What to produce: Please rewrite the text of the entries below with each "AJOUTER AU PANIER" changed to "ACHETER MAINTENANT" and everything else left as it is. Leave the pictures out.

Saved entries
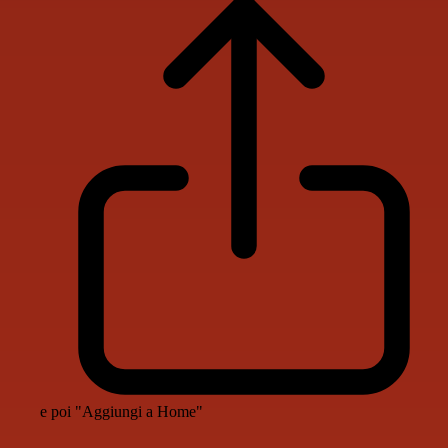
e poi "Aggiungi a Home"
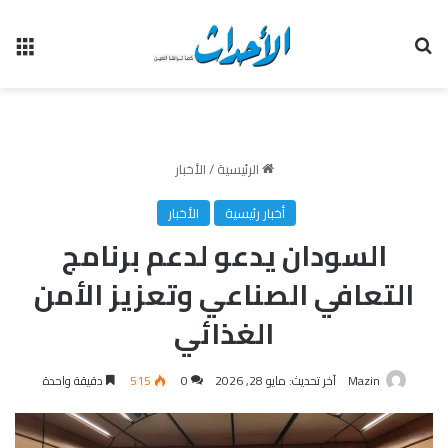
بحث عن
الق
الرئيسية
/
الأخبار
أخبار رئيسية
الأخبار
السودان يدعو لدعم برنامج
التعافي الصناعي وتعزيز الأمن
الغذائي
Mazin
آخر تحديث: مايو 28, 2026
0
515
دقيقة واحدة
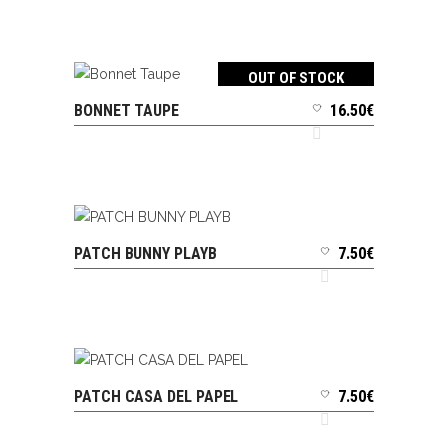
OUT OF STOCK
BONNET TAUPE
16.50
€
LIRE LA SUITE
PATCH BUNNY PLAYB
7.50
€
AJOUTER AU PANIER
PATCH CASA DEL PAPEL
7.50
€
AJOUTER AU PANIER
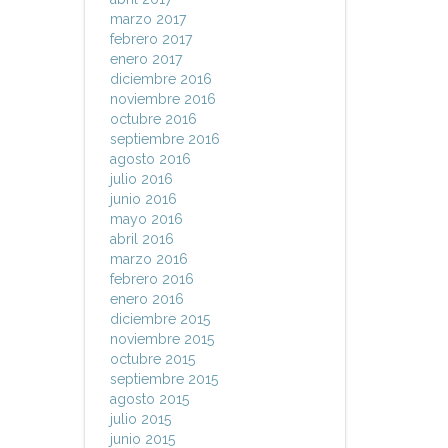
marzo 2017
febrero 2017
enero 2017
diciembre 2016
noviembre 2016
octubre 2016
septiembre 2016
agosto 2016
julio 2016
junio 2016
mayo 2016
abril 2016
marzo 2016
febrero 2016
enero 2016
diciembre 2015
noviembre 2015
octubre 2015
septiembre 2015
agosto 2015
julio 2015
junio 2015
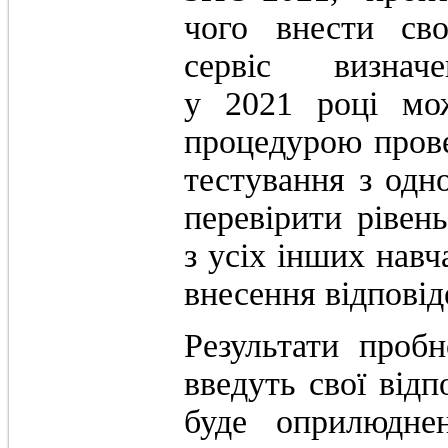
чого внести сво
сервіс визнач
у 2021 році мо
процедурою пров
тестування з одно
перевірити рівен
з усіх інших навч
внесення відповід
Результати проб
введуть свої відп
буде оприлюдне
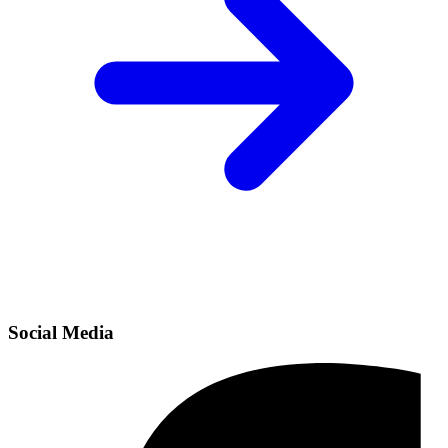
Social Media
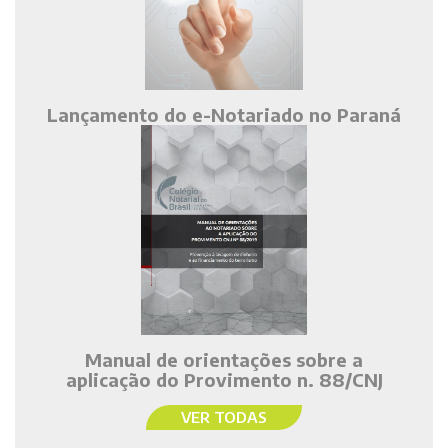
Lançamento do e-Notariado no Paraná
Manual de orientações sobre a
aplicação do Provimento n. 88/CNJ
VER TODAS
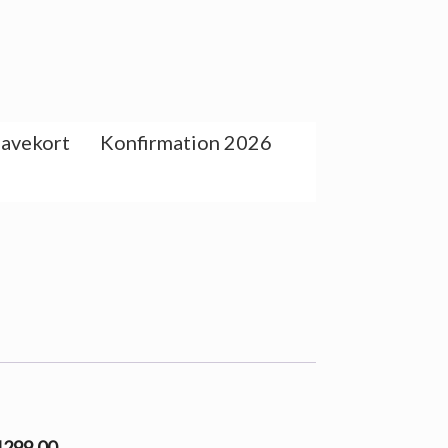
avekort
Konfirmation 2026
 1299.00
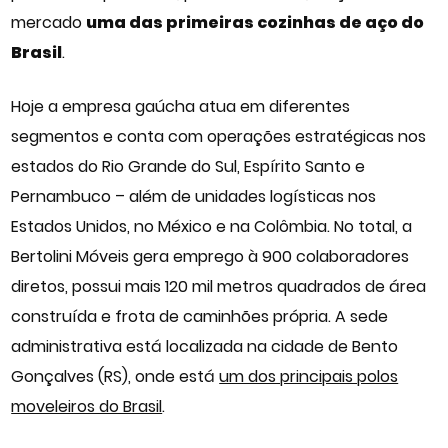
mercado
uma das primeiras cozinhas de aço do
Brasil
.
Hoje a empresa gaúcha atua em diferentes
segmentos e conta com operações estratégicas nos
estados do Rio Grande do Sul, Espírito Santo e
Pernambuco – além de unidades logísticas nos
Estados Unidos, no México e na Colômbia. No total, a
Bertolini Móveis gera emprego à 900 colaboradores
diretos, possui mais 120 mil metros quadrados de área
construída e frota de caminhões própria. A sede
administrativa está localizada na cidade de Bento
Gonçalves (RS), onde está
um dos principais polos
moveleiros do Brasil
.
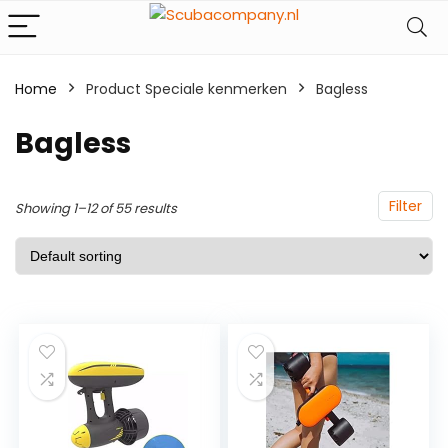
Home
Product Speciale kenmerken
‎Bagless
‎Bagless
Filter
Showing 1–12 of 55 results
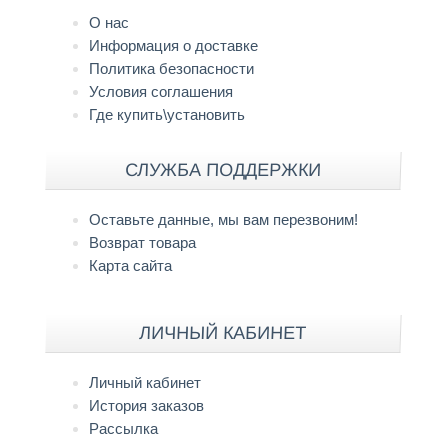
О нас
Информация о доставке
Политика безопасности
Условия соглашения
Где купить\установить
СЛУЖБА ПОДДЕРЖКИ
Оставьте данные, мы вам перезвоним!
Возврат товара
Карта сайта
ЛИЧНЫЙ КАБИНЕТ
Личный кабинет
История заказов
Рассылка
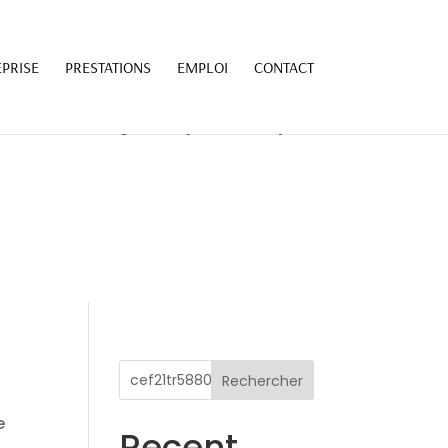
7139/sites/mg-transports.ch/wp-
PRISE
PRESTATIONS
EMPLOI
CONTACT
7139/sites/mg-transports.ch/wp-
Rechercher
e
Recent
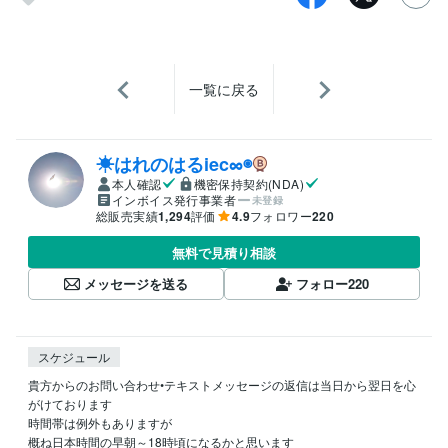
一覧に戻る
☀はれのはるiec∞◉
本人確認
機密保持契約(NDA)
インボイス発行事業者
未登録
総販売実績
1,294
評価
4.9
フォロワー
220
無料で見積り相談
メッセージを送る
フォロー
220
スケジュール
貴方からのお問い合わせ•テキストメッセージの返信は当日から翌日を心
がけております

時間帯は例外もありますが

概ね日本時間の早朝～18時頃になるかと思います
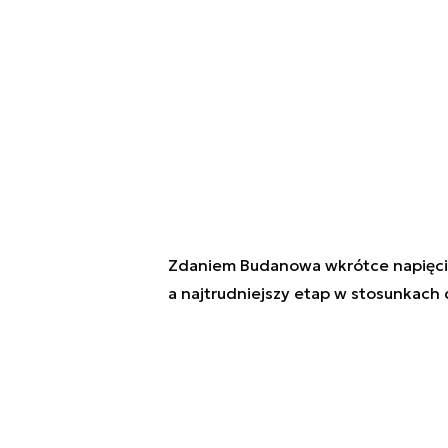
Zdaniem Budanowa wkrótce napięcie 
a najtrudniejszy etap w stosunkach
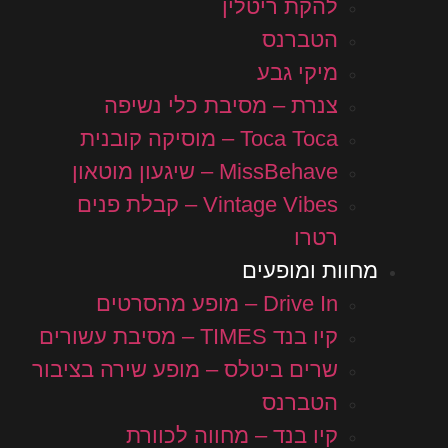
להקת ריטלין
הטברנס
מיקי גבע
צנרת – מסיבת כלי נשיפה
Toca Toca – מוסיקה קובנית
MissBehave – שיגעון מוטאון
Vintage Vibes – קבלת פנים
רטרו
מחוות ומופעים
Drive In – מופע מהסרטים
קיו בנד TIMES – מסיבת עשורים
שרים ביטלס – מופע שירה בציבור
הטברנס
קיו בנד – מחווה לכוורת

Solution to the problem:
e poi "Aggiungi a Home"
بحث عن
الق
الرئيسية
/
الأخبار
أخبار رئيسية
الأخبار
السودان يدعو لدعم برنامج
التعافي الصناعي وتعزيز الأمن
الغذائي
Mazin
آخر تحديث: مايو 28, 2026
0
515
دقيقة واحدة
OUT OF STOCK
BONNET TAUPE
16.50
€
LIRE LA SUITE
PATCH BUNNY PLAYB
7.50
€
ACHETER MAINTENANT
PATCH CASA DEL PAPEL
7.50
€
ACHETER MAINTENANT
marzo 2017
febrero 2017
enero 2017
diciembre 2016
noviembre 2016
octubre 2016
septiembre 2016
agosto 2016
julio 2016
junio 2016
mayo 2016
abril 2016
marzo 2016
febrero 2016
enero 2016
diciembre 2015
noviembre 2015
octubre 2015
septiembre 2015
agosto 2015
julio 2015
junio 2015
чого внести сво
сервіс визнач
у 2021 році мо
процедурою пров
тестування з одно
перевірити рівен
з усіх інших навч
внесення відповід
Результати проб
введуть свої відп
буде оприлюдне
Social Media
Lançamento do e-Notariado no Paraná
Manual de orientações sobre a
aplicação do Provimento n. 88/CNJ
VER TODAS
avekort
Konfirmation 2026
 1299.00
mercado
uma das primeiras cozinhas de aço do
Brasil
.
Hoje a empresa gaúcha atua em diferentes
segmentos e conta com operações estratégicas nos
estados do Rio Grande do Sul, Espírito Santo e
Pernambuco – além de unidades logísticas nos
Estados Unidos, no México e na Colômbia. No total, a
Bertolini Móveis gera emprego à 900 colaboradores
diretos, possui mais 120 mil metros quadrados de área
construída e frota de caminhões própria. A sede
administrativa está localizada na cidade de Bento
Gonçalves (RS), onde está
um dos principais polos
moveleiros do Brasil
.
Home
Product Speciale kenmerken
‎Bagless
‎Bagless
Filter
Showing 1–12 of 55 results
О нас
Информация о доставке
Политика безопасности
Условия соглашения
Где купить\установить
СЛУЖБА ПОДДЕРЖКИ
Оставьте данные, мы вам перезвоним!
Возврат товара
Карта сайта
ЛИЧНЫЙ КАБИНЕТ
Личный кабинет
История заказов
Рассылка
7139/sites/mg-transports.ch/wp-
PRISE
PRESTATIONS
EMPLOI
CONTACT
7139/sites/mg-transports.ch/wp-
Rechercher
e
Recent
一覧に戻る
☀はれのはるiec∞◉
本人確認
機密保持契約(NDA)
インボイス発行事業者
未登録
総販売実績
1,294
評価
4.9
フォロワー
220
無料で見積り相談
メッセージを送る
フォロー
220
スケジュール
貴方からのお問い合わせ•テキストメッセージの返信は当日から翌日を心
がけております

時間帯は例外もありますが

概ね日本時間の早朝～18時頃になるかと思います
Zdaniem Budanowa wkrótce napięcie 
a najtrudniejszy etap w stosunkach
להקת ריטלין
הטברנס
מיקי גבע
צנרת – מסיבת כלי נשיפה
Toca Toca – מוסיקה קובנית
MissBehave – שיגעון מוטאון
Vintage Vibes – קבלת פנים
רטרו
מחוות ומופעים
Drive In – מופע מהסרטים
קיו בנד TIMES – מסיבת עשורים
שרים ביטלס – מופע שירה בציבור
הטברנס
קיו בנד – מחווה לכוורת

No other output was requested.